Biri soğuk kış günlerinin içeceği olan boza, diğeri de sıcak yaz aylarının içeceği olan şerbetin Bursa'da tarihi serüveni oldukça ilginçtir. Boza içilen mekanlar olan Bozahâneler ile şerbeti Ulucami'de gündemine alan Süleyman Çelebi'nin yolu Bursa Çarşısı'nda kesişmektedir. Sadece bu mu? Bursa Çarşısı birçok esnafın yer aldığı, bir dönem dünya ipek ticaretinin mekanı olan, dünyaca ünlü kebabının pişirildiği, şehrin kalbi olan Ulucami'nin bulunduğu mekandır. Bu yazıda, Bursa Çarşısı'nda çalışanların ferahlandığı iki içecek ve bu içecek dükkanlarından bahsedilecektir.

Boza ve Bozahâneler

Sonbaharda ve özellikle de soğuk kış gecelerinde sokaklarda yankılanan bir ses duyarız: "Boozaaa, Bozaaaa" diye. Eğer bu ses sonbahar mevsiminde ise havaların soğuduğuna bir işarettir ve kışın yakın olduğu anlamına da gelmektedir. Artık kış hazırlıkları yapılmaya başlanır.
Boza; mısır, darı ve pirinç gibi ürünlerden elde edilen bir içecektir. Bu içeceğin imal edildiği ve satıldığı yerlere "Bozahane" denilmektedir. Osmanlılar devrinde özellikle büyük şehirlerde açılan bozahânelerin, bazen, meyhane gibi kullanılması neticesinde zaman zaman kapatıldığı görülmüştür. Bu durum dilimize "Meyhaneciye sormuşlar, şahidin kim? Bozacıyı göstermiş" gibi deyimlerin girmesini sağlamıştır. Osmanlı Bursa'sında özellikle XVII. yüzyılda birçok bozahânenin var olduğu arşiv kayıtlarından anlaşılmaktadır.

Osmanlı'da var olan ve günümüzde de tüketilen, genellikle darıdan ve darıya karıştırılan başka tahıllardan yapılan boza; başka memleketlerde de yetişen mahsulata göre mısır, buğday, arpa, çavdar, yulaf, arnavut darısı unundan, bazen de pirinç ve ekmek mayalanmak suretiyle yapılan, asit laktik ihtiva eden, ferahlatıcı ve besleyici, hafif alkollü, açık bej renginde koyu bir içecektir.

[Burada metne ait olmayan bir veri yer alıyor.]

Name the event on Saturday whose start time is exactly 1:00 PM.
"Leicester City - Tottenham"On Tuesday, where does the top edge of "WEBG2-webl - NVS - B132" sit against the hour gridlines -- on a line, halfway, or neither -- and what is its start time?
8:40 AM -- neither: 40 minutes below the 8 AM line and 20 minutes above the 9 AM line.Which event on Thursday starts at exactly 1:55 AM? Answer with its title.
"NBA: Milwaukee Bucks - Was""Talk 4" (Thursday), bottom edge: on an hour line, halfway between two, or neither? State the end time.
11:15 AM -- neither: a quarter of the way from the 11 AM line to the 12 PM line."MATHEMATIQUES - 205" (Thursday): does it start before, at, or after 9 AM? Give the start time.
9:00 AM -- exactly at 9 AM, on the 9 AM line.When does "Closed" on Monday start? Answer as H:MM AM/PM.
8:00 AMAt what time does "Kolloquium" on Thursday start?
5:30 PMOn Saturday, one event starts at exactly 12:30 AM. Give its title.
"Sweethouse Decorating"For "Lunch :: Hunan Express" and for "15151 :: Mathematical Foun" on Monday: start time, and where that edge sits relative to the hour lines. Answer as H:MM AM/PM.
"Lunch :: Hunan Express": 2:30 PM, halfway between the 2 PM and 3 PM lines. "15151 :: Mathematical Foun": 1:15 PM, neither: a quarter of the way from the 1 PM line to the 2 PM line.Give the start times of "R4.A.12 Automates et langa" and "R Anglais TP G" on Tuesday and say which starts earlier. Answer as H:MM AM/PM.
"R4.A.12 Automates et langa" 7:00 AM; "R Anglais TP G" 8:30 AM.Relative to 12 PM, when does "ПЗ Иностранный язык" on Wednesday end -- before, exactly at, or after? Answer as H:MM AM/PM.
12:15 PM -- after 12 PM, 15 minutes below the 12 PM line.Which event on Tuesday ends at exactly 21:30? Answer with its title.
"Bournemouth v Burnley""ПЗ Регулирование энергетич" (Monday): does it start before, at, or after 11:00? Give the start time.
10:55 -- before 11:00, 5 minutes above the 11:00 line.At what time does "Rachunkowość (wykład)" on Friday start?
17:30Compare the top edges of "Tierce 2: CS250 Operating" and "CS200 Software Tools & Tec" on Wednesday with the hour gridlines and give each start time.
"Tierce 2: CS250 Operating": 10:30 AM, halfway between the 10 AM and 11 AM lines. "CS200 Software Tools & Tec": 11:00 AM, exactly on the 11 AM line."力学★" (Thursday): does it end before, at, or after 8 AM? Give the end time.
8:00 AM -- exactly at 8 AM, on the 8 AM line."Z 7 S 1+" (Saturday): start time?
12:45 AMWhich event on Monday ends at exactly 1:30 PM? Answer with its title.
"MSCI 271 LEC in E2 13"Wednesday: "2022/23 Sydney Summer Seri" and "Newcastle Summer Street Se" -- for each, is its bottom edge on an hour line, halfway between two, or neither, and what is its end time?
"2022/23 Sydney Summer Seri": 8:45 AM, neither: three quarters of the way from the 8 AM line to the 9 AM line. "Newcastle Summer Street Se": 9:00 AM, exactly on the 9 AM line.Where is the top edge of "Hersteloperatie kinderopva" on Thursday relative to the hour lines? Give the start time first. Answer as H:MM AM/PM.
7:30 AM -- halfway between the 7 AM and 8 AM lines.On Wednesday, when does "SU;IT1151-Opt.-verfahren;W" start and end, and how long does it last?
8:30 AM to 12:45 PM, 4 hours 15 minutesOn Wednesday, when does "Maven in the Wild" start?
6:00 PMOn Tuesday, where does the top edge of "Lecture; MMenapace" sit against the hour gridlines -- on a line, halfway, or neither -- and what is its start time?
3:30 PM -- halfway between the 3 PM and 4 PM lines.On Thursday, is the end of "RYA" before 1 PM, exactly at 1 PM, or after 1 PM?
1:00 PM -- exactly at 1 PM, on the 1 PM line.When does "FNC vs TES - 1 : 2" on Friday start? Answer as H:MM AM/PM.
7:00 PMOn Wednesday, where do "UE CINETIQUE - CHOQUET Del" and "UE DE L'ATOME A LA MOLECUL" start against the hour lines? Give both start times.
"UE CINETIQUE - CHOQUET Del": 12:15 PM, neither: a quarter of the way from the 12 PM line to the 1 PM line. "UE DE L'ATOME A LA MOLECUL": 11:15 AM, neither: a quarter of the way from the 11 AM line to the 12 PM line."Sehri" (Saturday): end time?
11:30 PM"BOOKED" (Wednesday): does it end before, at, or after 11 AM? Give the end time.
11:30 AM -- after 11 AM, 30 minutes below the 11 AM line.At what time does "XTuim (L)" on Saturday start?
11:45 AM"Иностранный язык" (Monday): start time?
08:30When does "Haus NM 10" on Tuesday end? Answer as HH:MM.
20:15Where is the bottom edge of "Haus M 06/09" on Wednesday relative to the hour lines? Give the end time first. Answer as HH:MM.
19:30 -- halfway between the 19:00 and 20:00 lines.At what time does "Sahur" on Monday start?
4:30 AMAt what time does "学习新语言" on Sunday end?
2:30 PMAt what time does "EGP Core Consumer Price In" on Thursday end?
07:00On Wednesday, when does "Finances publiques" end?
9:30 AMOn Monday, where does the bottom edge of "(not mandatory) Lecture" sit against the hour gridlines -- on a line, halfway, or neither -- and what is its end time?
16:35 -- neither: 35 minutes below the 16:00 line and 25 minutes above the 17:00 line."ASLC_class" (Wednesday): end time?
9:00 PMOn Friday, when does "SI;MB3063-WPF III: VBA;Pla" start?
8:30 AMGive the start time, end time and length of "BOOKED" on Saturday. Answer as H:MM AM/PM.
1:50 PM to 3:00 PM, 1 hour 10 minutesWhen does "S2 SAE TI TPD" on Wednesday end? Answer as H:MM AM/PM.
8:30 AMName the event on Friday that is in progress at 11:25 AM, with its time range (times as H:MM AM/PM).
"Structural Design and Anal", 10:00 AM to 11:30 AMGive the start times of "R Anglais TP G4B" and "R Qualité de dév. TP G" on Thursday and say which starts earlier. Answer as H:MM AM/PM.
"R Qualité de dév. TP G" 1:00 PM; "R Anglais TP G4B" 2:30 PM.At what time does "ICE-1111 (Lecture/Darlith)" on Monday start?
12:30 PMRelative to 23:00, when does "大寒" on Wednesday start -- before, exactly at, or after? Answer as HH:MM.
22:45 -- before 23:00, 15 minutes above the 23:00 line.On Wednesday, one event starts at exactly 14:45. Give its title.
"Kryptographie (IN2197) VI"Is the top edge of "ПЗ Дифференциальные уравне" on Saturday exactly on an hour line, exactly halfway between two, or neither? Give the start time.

Evliya Çelebi'ye göre İstanbul'da bu işi yapanların çoğu Tatar ve Çingenelerdir. 17. yüzyılda bu şehirde 40 dükkânda, 105 kişi tatlı boza yapan, toplam 300 dükkân ve 1004 kişi bu işle uğraşmaktadır. Ancak başka bir yazara göre ise bu içeceği İstanbul'da sokaklarda yanık sesleriyle satanların çoğunlukla Arnavut olduğu, fakat daha sonra satma işinin Anadolu'dan gelen gurbetçiler tarafından yapılmaya başlandığı bilinmektedir. Dersaadet ahalisinden de yapanlar bulunursa da, onlar Arnavutlar gibi sokaklara çıkmazlar; Süleymaniye; Unkapanı, Ayasofya; Koska, Aksaray; Kocamustafapaşa ve diğer mahallelerde dükkânlarda satarlardı. "Süleymaniye'nin yasemin bozası", Aksaray'da "Arnavud Kasım bozası", Ayasofya'nın "Şaşaklı bozası"; Unkapanı'nda "Mestan Ağa bozası", "Mahvî Ağa bozası" pek meşhurdur. Ta uzaklardan almaya gelinirdi. Zamanımızda da Koska'da "Mehmed Ağa bozası", Vefa'da "Arnavud Kasım Ağa bozası" şöhret kazanmışlardır.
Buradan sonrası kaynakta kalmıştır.